Save Alabama Birth Centers

By: Rachel Clark

According to a new report by WalletHub earlier this month, Alabama ranks as the worst state in the US to give birth. Many factors go into this rating, including the number of OB/GYNs and midwives per capita, cost of healthcare, cost of childcare, quality of women’s hospitals, maternal mortality, infant mortality, and access to prenatal care. Data reported by the Alabama Department of Health Vital Statistics in 2019 shows only 28 of Alabama’s 67 counties having labor and delivery facilities inside the county. Of those listed, 9 are classified as “Highly Rural” by the Alabama Rural Health Association, 7 are “Rural,” and the other 12 are “Urban.” This means women and families must travel to one of these counties to access care with many women traveling a great distance to do so.

Given our current abysmal rating, birth centers could be part of the solution to our problem. The American Association of Birth Centers (AABC) defines a birth center as “a health care facility for childbirth where care is provided in the midwifery and wellness model. The birth center is freestanding and not a hospital.” Birth centers have been in existence since 1975. The birth center care model and outcomes have been studied since 1989. Time and time again, those studies have proven that the care provided in birth centers is cost-effective, high quality, and safe.

In 2017, the Alabama State Legislature passed a law allowing certified professional midwives (CPMs) to become licensed and practice midwifery in our state. This opened a door for women in counties that do not have a labor and delivery unit to access care in their own homes, provided that they are low-risk and healthy. According to the law passed, CPMs may provide midwifery care in the setting of the client’s choice, except a hospital. Given that there are currently no birth centers open in our state, CPMs only deliver at home at this time. Hopefully, one day soon that will no longer be the case.

There are three birth centers attempting to organize and open across the state: one in Huntsville, one in Birmingham, and one in Greenville. Currently there are no regulations for opening a birth center. However, a few weeks ago, the Alabama Department of Public Health (ADPH) decided to propose regulations that would govern those fledgling centers that are attempting to open their doors. These rules are very similar to rules which were repealed by ADPH in 2010 because there were no birth centers in the state. Should these rules pass, it will effectively ensure that they will not open.
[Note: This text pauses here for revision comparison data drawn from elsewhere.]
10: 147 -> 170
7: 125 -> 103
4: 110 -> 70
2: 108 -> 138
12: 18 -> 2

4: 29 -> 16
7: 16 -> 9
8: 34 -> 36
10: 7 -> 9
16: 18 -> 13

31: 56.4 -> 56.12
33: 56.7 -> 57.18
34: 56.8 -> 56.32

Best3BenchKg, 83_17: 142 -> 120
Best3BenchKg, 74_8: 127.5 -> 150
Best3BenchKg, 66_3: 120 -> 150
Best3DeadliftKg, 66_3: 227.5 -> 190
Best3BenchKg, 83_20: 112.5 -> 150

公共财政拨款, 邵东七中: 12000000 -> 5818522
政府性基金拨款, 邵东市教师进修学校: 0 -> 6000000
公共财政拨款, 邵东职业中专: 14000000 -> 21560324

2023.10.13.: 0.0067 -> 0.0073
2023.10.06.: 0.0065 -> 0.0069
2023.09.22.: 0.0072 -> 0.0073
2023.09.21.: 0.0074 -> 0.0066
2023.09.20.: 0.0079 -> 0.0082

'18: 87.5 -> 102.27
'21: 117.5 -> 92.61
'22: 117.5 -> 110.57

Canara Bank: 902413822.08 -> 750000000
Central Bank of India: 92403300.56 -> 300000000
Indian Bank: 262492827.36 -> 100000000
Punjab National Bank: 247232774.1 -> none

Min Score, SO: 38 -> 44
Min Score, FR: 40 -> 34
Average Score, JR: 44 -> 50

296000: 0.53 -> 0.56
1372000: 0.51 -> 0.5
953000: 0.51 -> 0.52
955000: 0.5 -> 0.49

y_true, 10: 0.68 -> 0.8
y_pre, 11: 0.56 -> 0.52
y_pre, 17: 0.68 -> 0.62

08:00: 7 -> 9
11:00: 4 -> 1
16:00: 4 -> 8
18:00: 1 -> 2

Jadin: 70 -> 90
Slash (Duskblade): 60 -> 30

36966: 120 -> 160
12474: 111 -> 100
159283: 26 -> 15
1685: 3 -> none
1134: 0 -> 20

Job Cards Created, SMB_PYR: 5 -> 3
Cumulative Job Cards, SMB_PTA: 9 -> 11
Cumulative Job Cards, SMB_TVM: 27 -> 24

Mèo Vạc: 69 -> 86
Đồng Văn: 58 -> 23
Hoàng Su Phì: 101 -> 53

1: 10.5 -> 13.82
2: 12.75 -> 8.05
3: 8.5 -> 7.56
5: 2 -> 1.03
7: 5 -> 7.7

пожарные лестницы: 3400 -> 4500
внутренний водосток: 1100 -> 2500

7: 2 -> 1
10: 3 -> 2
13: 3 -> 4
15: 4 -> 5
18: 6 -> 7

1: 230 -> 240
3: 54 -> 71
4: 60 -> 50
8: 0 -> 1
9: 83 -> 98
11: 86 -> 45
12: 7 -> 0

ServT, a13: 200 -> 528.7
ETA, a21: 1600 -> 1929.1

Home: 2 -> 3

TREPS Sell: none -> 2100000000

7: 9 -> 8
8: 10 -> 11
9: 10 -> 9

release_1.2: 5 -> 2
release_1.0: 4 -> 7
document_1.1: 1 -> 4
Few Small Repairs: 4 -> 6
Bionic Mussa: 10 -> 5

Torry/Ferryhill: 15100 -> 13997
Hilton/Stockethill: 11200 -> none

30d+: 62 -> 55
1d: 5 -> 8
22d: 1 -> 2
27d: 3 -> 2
Two of those future birth centers are intended to be staffed with CPMs. Across the nation, 50% of all birth centers are staffed with CPMs. The currently proposed regulations state that only certified nurse midwives (CNMs) would be allowed to work in a birth center. Additionally, the proposed regulations place further restrictions on CNMs practicing in birth centers that are not in the requirements for licensure (nor should they be). Barrier to CNM practice is difficult enough without the addition of these proposed rules.

The proposed rules would also make it extremely difficult to open a birth center because building regulations are similar to hospitals or outpatient surgical centers instead of birth centers. Most birth centers around the country are private homes that have been renovated and converted into birth centers. These proposed specifications make it economically impossible and no longer cost-effective. The proposed regulations are not in line with national standards for birth centers as set forth by AABC and their model legislation.

On their website’s home page, ADPH says they “work to promote, protect, and improve your health.” Their self-stated core values are excellence, integrity, innovation, and community. The proposed rules from ADPH regarding birth centers do not meet any of those core values. While regulations to protect the public are vital, these proposed regulations would only serve to limit competition for physicians and hospitals.

It is vital that we as the public, whose interests are supposed to be protected, make our voices heard. We should hold ADPH accountable and ask that they table their current rules in favor of a collaborative effort to create better ones which are more representative of all stakeholders, not just ADPH. On Thursday, August 18, 2022, at 10 a.m., there will be a public hearing regarding these proposed regulations. If you have concerns about these proposed regulations, I highly encourage you to reach out to ADPH. Public comments on the proposed regulations will be open until September 2, 2022.  Correspondence can be addressed to Jacqueline D. Milledge, Bureau of Health Provider Standards, Department of Public Health, PO Box 303017, Montgomery, Alabama, 36130-3017.